==== PROVIDED DATA ====
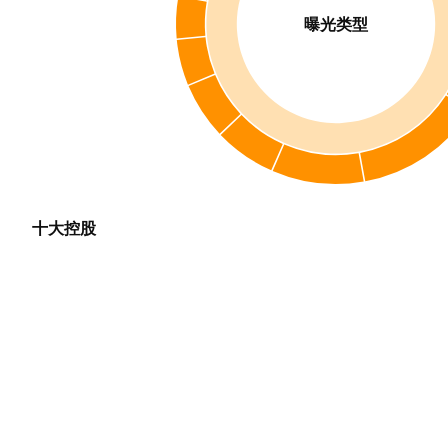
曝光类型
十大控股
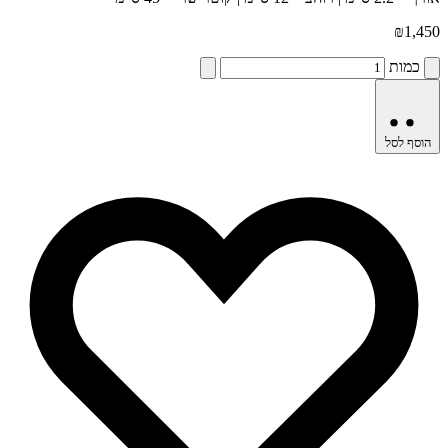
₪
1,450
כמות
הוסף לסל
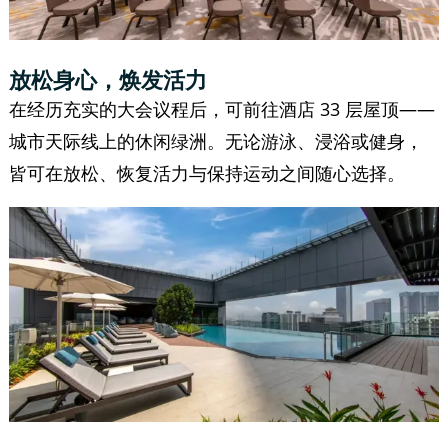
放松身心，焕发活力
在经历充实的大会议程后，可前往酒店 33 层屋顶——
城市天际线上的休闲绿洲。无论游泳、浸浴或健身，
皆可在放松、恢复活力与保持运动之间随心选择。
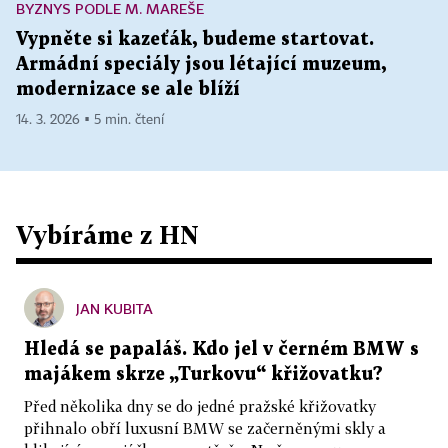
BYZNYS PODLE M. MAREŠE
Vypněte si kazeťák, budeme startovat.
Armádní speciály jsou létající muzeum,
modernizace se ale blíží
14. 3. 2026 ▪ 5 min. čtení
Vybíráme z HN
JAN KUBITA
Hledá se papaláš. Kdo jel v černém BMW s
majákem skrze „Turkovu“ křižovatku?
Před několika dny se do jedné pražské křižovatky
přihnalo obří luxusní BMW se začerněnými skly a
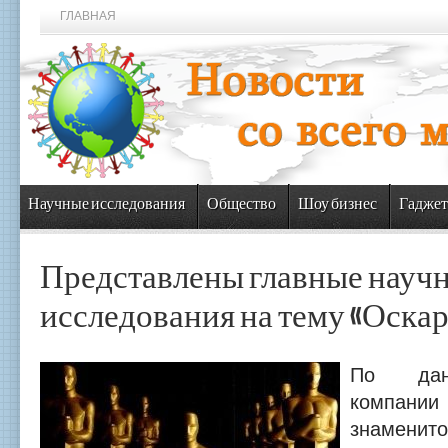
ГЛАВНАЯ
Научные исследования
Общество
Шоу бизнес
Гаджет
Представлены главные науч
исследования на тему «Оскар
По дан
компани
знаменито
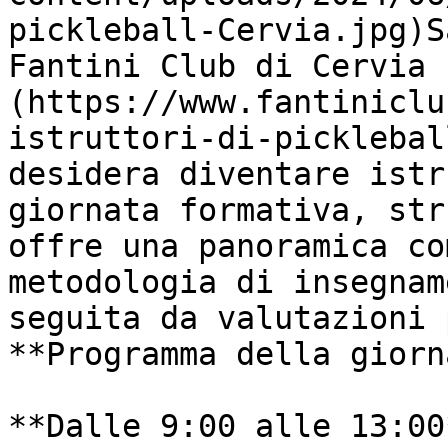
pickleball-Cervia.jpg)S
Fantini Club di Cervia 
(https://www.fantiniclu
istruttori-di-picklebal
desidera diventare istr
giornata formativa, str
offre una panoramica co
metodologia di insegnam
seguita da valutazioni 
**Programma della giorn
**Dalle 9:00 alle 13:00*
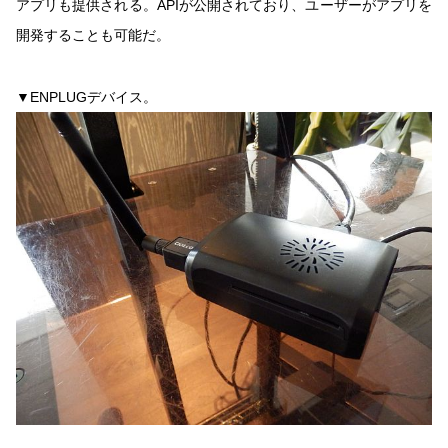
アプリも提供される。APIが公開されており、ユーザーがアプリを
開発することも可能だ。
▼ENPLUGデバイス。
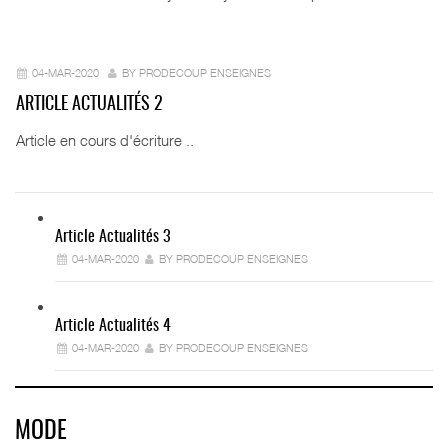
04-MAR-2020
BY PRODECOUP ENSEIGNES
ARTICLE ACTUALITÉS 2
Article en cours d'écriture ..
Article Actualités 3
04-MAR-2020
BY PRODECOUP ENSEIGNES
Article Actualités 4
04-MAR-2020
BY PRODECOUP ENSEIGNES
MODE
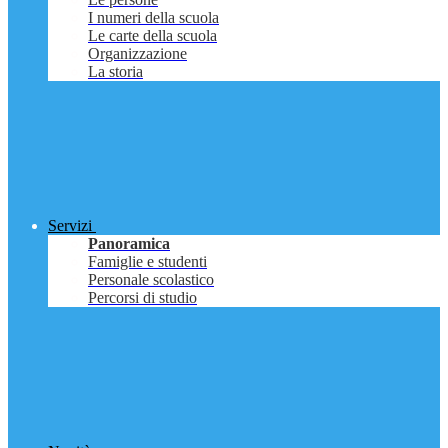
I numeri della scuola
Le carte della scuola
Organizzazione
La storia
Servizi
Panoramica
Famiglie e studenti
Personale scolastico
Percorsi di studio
====
Return the text of all the items above, line for line and without any change, and leave the pictures out of your answer.

曝光类型
十大控股
₪
1,450
כמות
הוסף לסל
放松身心，焕发活力
在经历充实的大会议程后，可前往酒店 33 层屋顶——
城市天际线上的休闲绿洲。无论游泳、浸浴或健身，
皆可在放松、恢复活力与保持运动之间随心选择。
BYZNYS PODLE M. MAREŠE
Vypněte si kazeťák, budeme startovat.
Armádní speciály jsou létající muzeum,
modernizace se ale blíží
14. 3. 2026 ▪ 5 min. čtení
Vybíráme z HN
JAN KUBITA
Hledá se papaláš. Kdo jel v černém BMW s
majákem skrze „Turkovu“ křižovatku?
Před několika dny se do jedné pražské křižovatky
přihnalo obří luxusní BMW se začerněnými skly a
ГЛАВНАЯ
Научные исследования
Общество
Шоу бизнес
Гаджет
Представлены главные науч
исследования на тему «Оскар
По дан
компани
знаменито
pickleball-Cervia.jpg)S
Fantini Club di Cervia 
(https://www.fantiniclu
istruttori-di-picklebal
desidera diventare istr
giornata formativa, str
offre una panoramica co
metodologia di insegnam
seguita da valutazioni 
**Programma della giorn
**Dalle 9:00 alle 13:00*
アプリも提供される。APIが公開されており、ユーザーがアプリを
開発することも可能だ。
▼ENPLUGデバイス。
04-MAR-2020
BY PRODECOUP ENSEIGNES
ARTICLE ACTUALITÉS 2
Article en cours d'écriture ..
Article Actualités 3
04-MAR-2020
BY PRODECOUP ENSEIGNES
Article Actualités 4
04-MAR-2020
BY PRODECOUP ENSEIGNES
MODE
I numeri della scuola
Le carte della scuola
Organizzazione
La storia
Servizi
Panoramica
Famiglie e studenti
Personale scolastico
Percorsi di studio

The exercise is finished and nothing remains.